What is required
The answer must be an exact copy of the records, with every picture removed.

Records supplied
--------------------

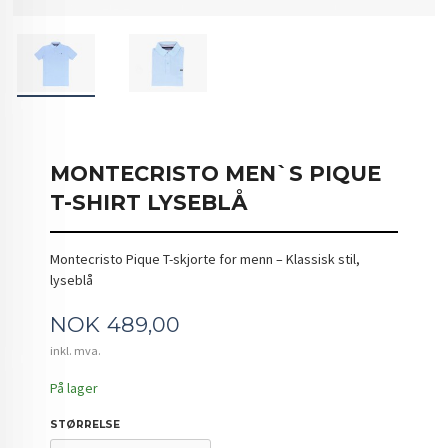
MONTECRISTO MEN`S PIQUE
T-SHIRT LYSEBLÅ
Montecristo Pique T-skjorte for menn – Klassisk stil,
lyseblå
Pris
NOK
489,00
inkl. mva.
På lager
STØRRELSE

--------------------

Task response
MONTECRISTO MEN`S PIQUE
T-SHIRT LYSEBLÅ
Montecristo Pique T-skjorte for menn – Klassisk stil,
lyseblå
Pris
NOK
489,00
inkl. mva.
På lager
STØRRELSE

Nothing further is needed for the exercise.